# A very, very interesting read



## Stangfreak (Jun 7, 2007)

*A very, very interesting read:*

http://craftsmanship.net/parts-recreation/



*Test shots for Revell’s new 1929 Ford Model A street rod, showing different ways to customize the engine. Early test shots are molded in gray plastic; the final draft is molded in white*



[/URL]


----------



## mr-replica (Sep 25, 2011)

I did enjoy reading that. Although it is full of incorrect information, most of it is true. 

It was a good era for model cars after WW2, Banthrico and Carver were making promotional cars for banks and car dealers. AMT and Revell began experimenting with plastic variants. Jo-Han soon joined them, and Production Miniatures in Milwaukee as well.

It was a good time to be a boy, you spent your time inside only when it was bad weather outside, the 60's were the same. My older brother got me into building model kits, a habit I have now been addicted to for over 50 years. 

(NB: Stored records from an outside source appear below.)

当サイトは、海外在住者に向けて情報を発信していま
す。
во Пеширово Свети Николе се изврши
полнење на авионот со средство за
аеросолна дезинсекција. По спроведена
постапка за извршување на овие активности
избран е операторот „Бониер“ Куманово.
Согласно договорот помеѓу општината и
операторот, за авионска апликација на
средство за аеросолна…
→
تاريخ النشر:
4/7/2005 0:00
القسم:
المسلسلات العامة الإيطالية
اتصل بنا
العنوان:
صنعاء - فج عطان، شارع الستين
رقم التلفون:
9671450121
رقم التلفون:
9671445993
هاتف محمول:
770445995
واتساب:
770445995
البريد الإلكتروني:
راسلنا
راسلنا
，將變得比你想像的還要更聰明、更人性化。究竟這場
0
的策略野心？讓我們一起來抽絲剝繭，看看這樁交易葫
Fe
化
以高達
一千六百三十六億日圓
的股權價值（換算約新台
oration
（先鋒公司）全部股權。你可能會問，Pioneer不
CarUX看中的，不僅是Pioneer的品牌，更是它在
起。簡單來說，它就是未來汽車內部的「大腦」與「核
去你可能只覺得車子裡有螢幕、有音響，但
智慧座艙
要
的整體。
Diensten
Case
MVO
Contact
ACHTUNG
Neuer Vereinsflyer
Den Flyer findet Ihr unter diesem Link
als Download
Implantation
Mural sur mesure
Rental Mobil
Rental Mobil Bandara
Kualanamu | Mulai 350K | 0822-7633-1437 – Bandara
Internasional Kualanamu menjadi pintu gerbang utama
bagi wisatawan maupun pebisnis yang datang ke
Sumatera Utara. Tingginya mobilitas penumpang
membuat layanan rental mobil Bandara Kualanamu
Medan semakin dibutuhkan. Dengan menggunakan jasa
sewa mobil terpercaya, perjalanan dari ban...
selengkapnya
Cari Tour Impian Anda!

Once video games arrived (Atari), our hobby began to suffer. Not for me, I considered video games silly. Now, boys are sitting on computers, cell phones, smartphones and are fat and overweight. 

It is sad. I am glad I still have many of the models I assembled when I was young, and regret that some are lost. My brother and I used to blow some up with M-80 firecrackers.


----------